What needs to be done: In the data from the line with "Contained here are" through the end, swap "scene" for "location" and write those lines out again with nothing else changed. Leave the pictures out of your answer.

Extrinsic camera parameter data:

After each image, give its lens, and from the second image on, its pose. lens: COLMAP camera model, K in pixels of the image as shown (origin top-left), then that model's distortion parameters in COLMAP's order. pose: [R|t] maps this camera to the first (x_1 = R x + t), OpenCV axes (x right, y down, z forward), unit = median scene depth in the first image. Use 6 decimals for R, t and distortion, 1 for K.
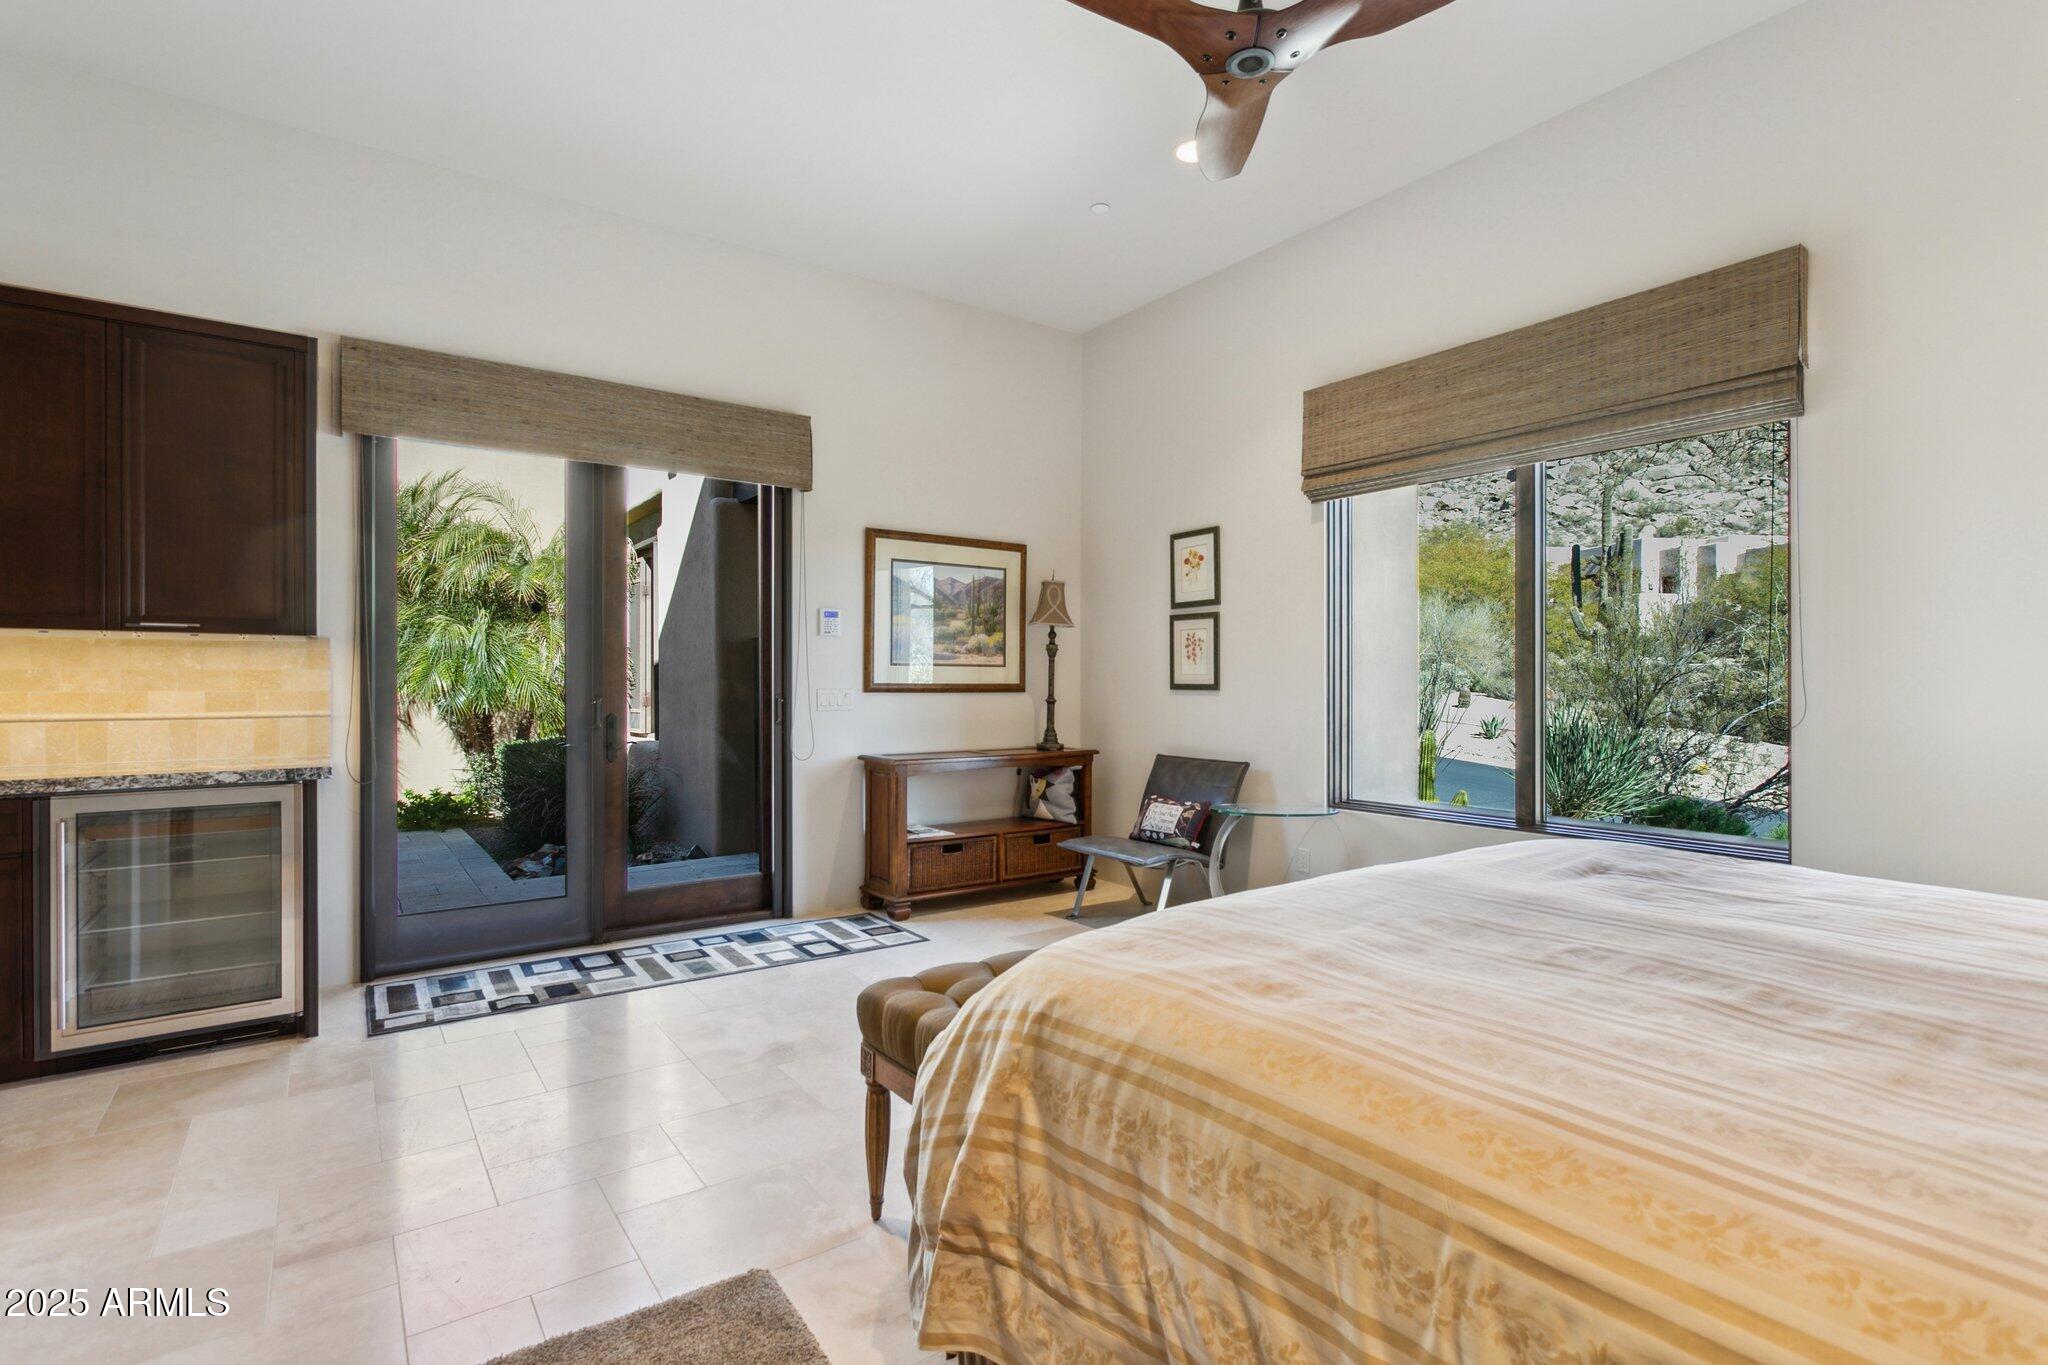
lens RADIAL K [[970.5, 0, 1018.0], [0, 970.5, 680.6], [0, 0, 1]] dist [-0.001672, 0.004017]
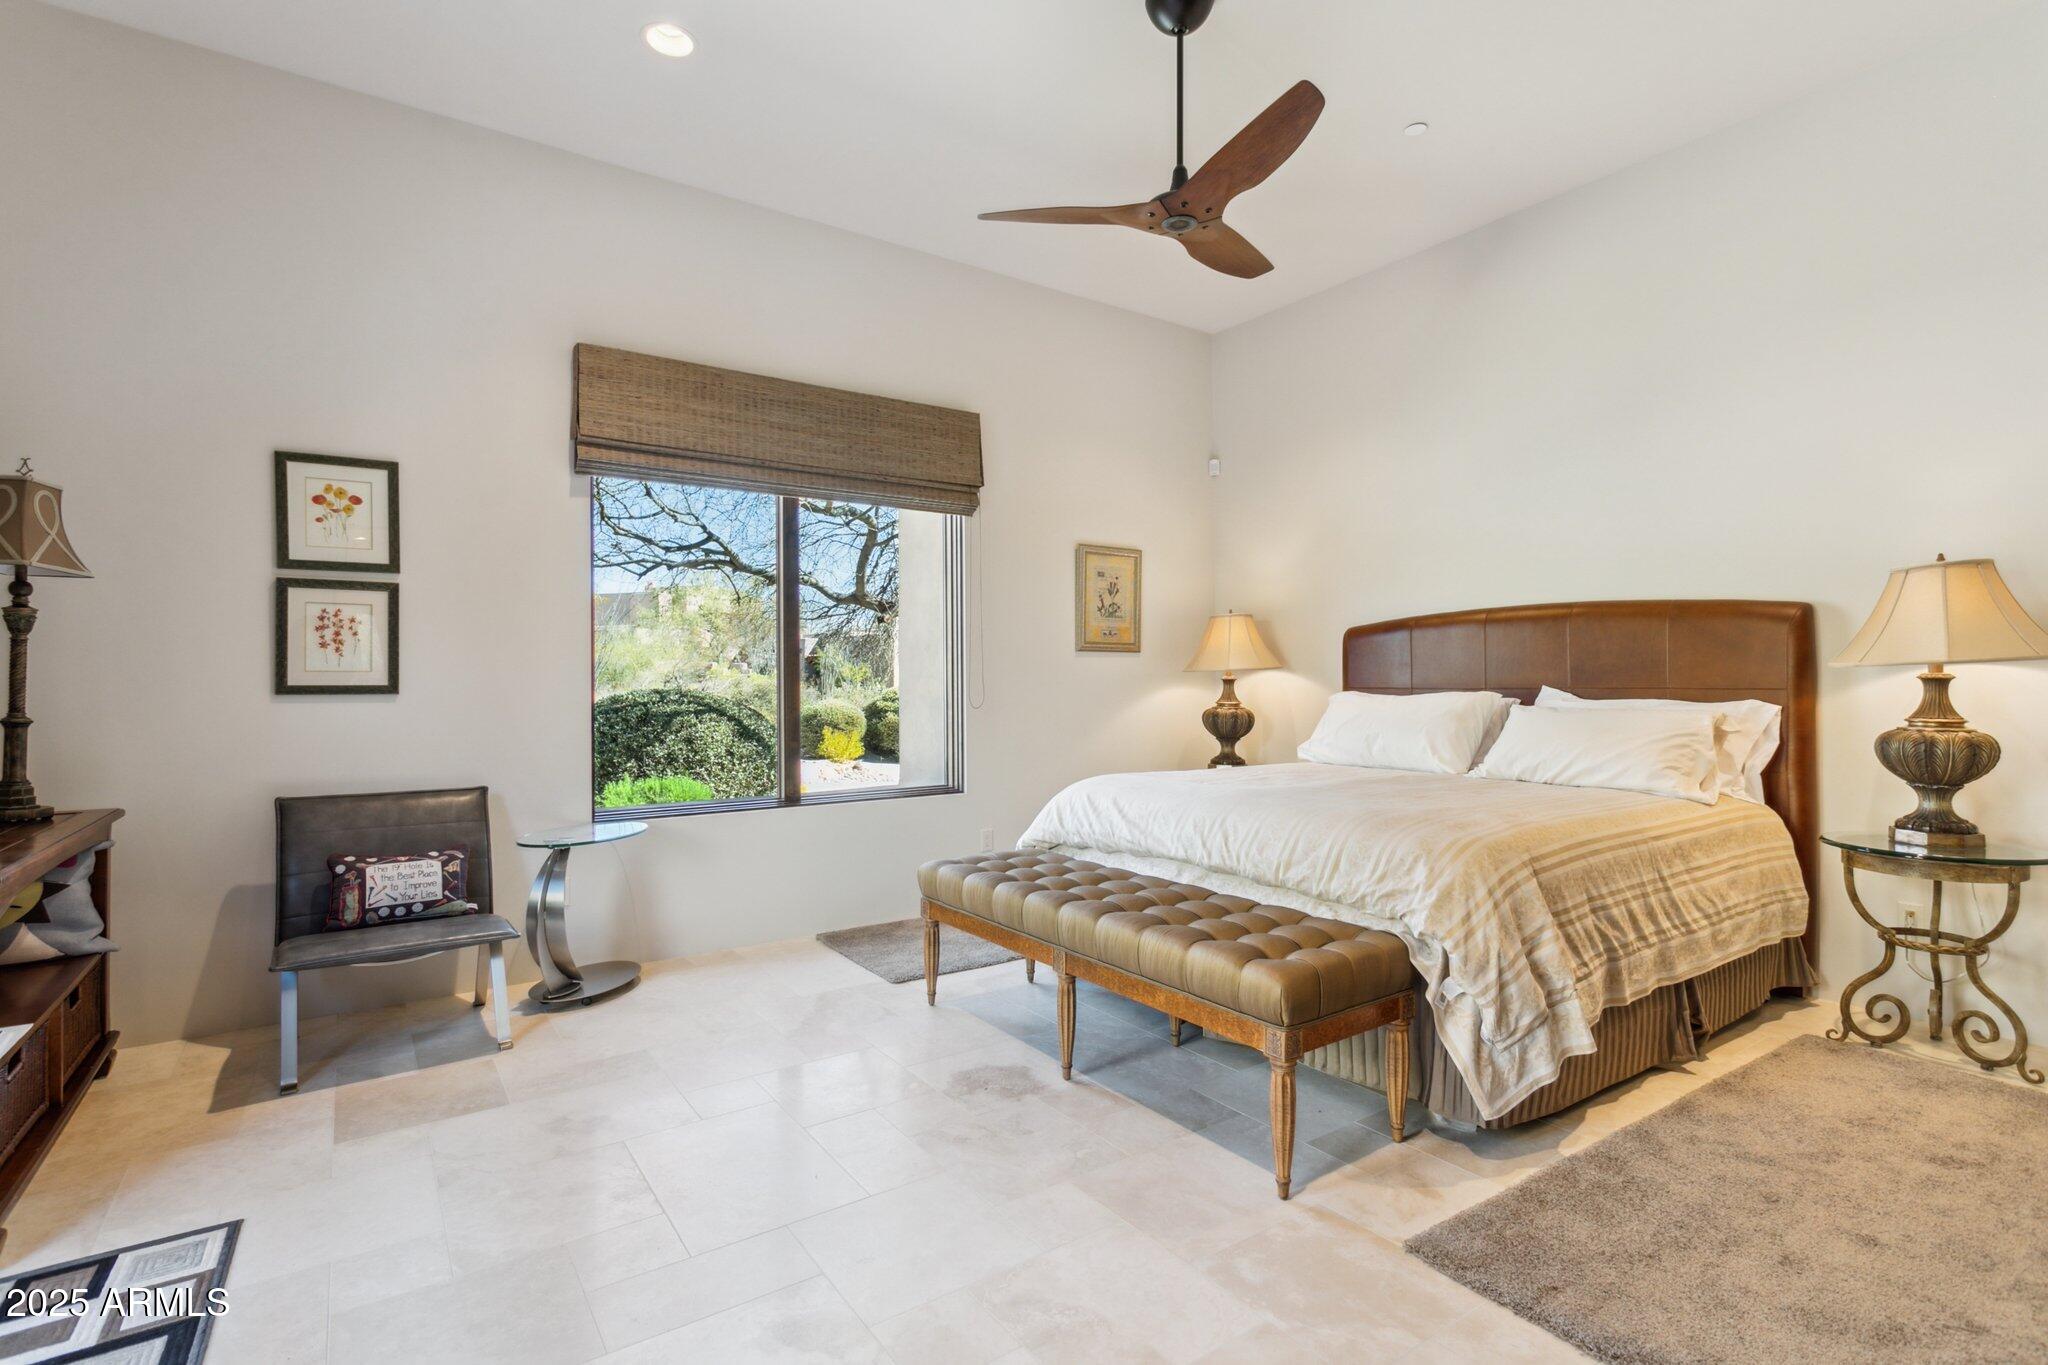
lens RADIAL K [[970.5, 0, 1025.7], [0, 970.5, 684.4], [0, 0, 1]] dist [-0.001672, 0.004017]
pose [[0.013154, -0.004308, 0.999904, -0.493354], [0.004221, 0.999982, 0.004252, 0.001908], [-0.999905, 0.004164, 0.013172, 0.527677]]
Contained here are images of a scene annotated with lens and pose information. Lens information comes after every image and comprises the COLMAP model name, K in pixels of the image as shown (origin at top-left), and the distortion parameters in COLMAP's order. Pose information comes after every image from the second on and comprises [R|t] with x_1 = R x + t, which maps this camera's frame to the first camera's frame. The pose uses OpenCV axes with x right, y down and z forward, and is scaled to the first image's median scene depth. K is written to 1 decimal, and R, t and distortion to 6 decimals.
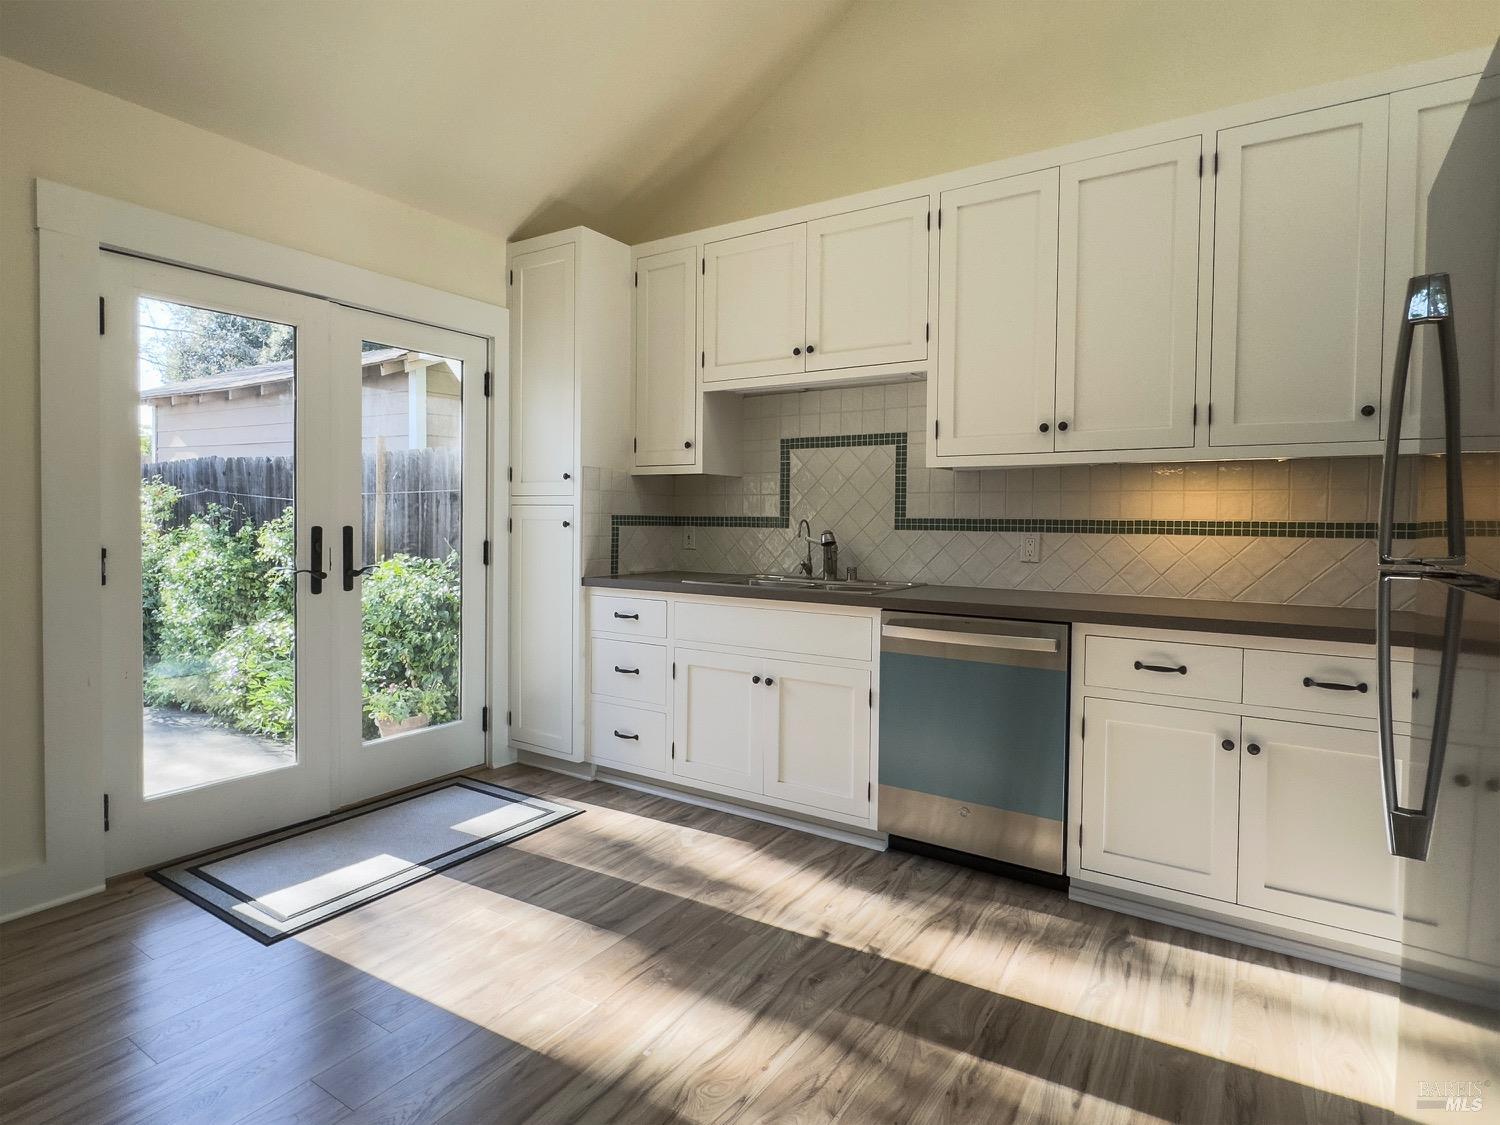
lens RADIAL K [[809.6, 0, 747.3], [0, 809.6, 532.9], [0, 0, 1]] dist [-0.001317, -0.000248]
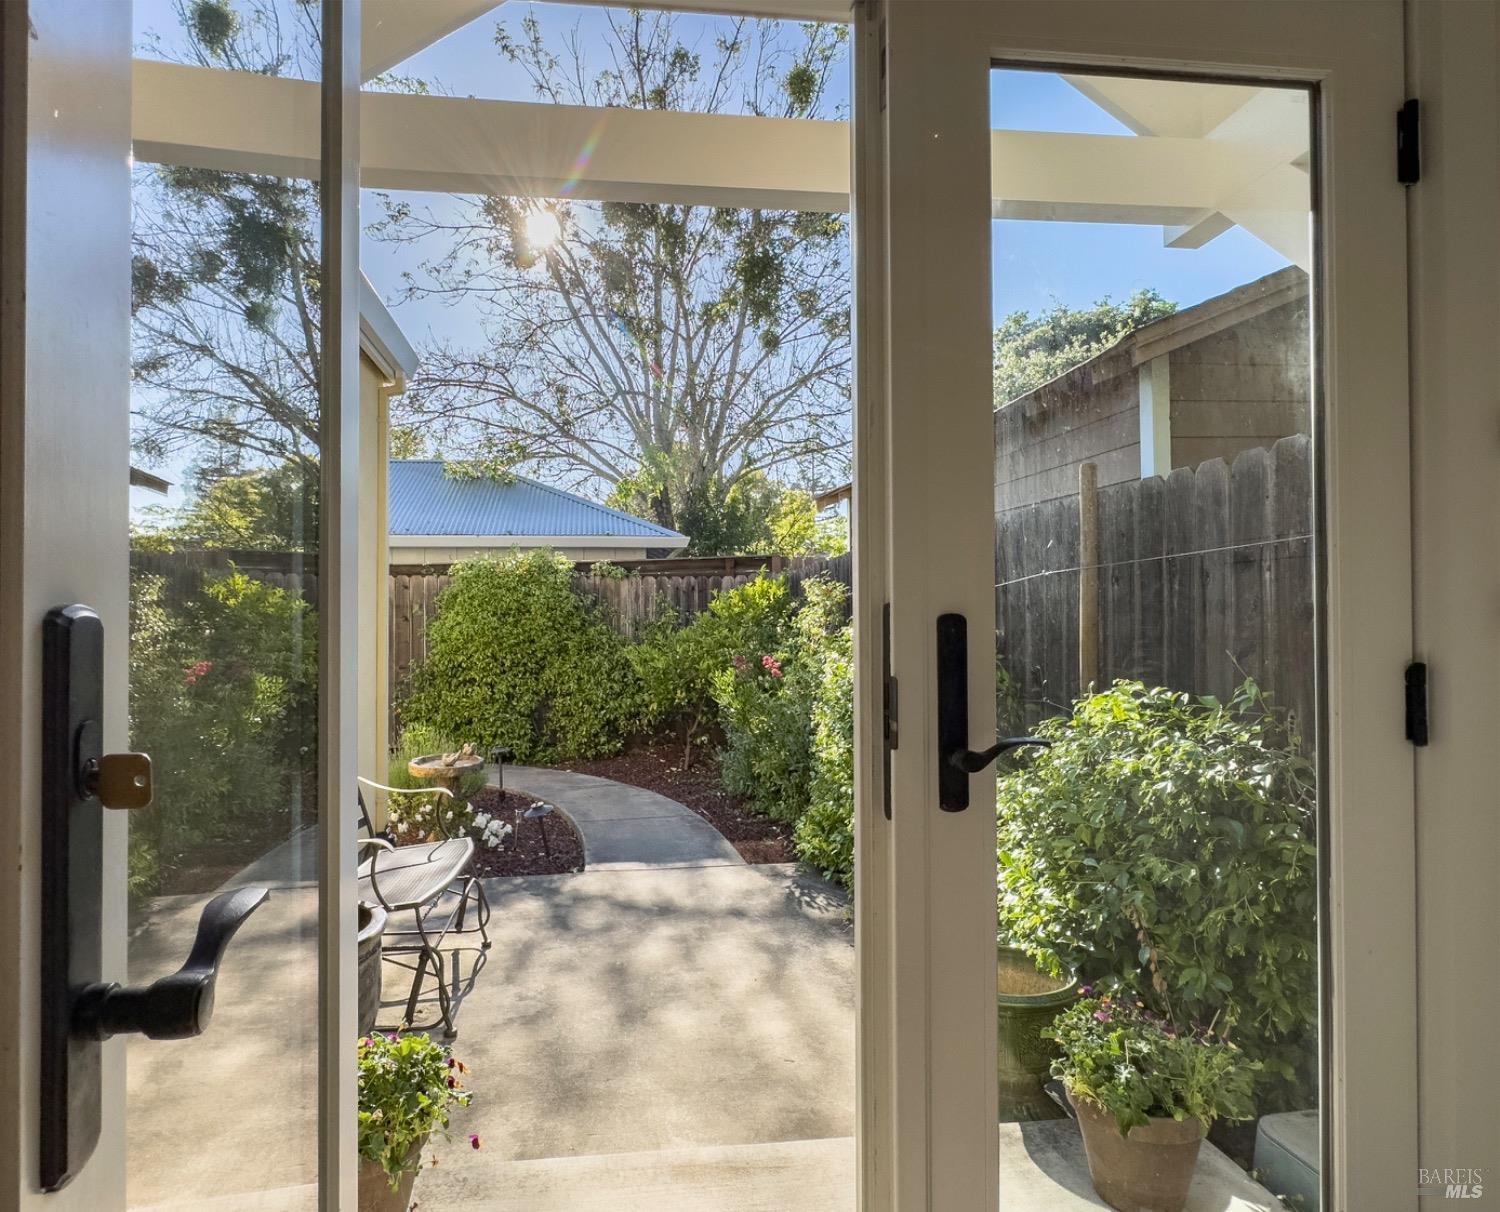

Written solution:
Contained here are images of a location annotated with lens and pose information. Lens information comes after every image and comprises the COLMAP model name, K in pixels of the image as shown (origin at top-left), and the distortion parameters in COLMAP's order. Pose information comes after every image from the second on and comprises [R|t] with x_1 = R x + t, which maps this camera's frame to the first camera's frame. The pose uses OpenCV axes with x right, y down and z forward, and is scaled to the first image's median location depth. K is written to 1 decimal, and R, t and distortion to 6 decimals.
lens RADIAL K [[809.6, 0, 747.3], [0, 809.6, 532.9], [0, 0, 1]] dist [-0.001317, -0.000248]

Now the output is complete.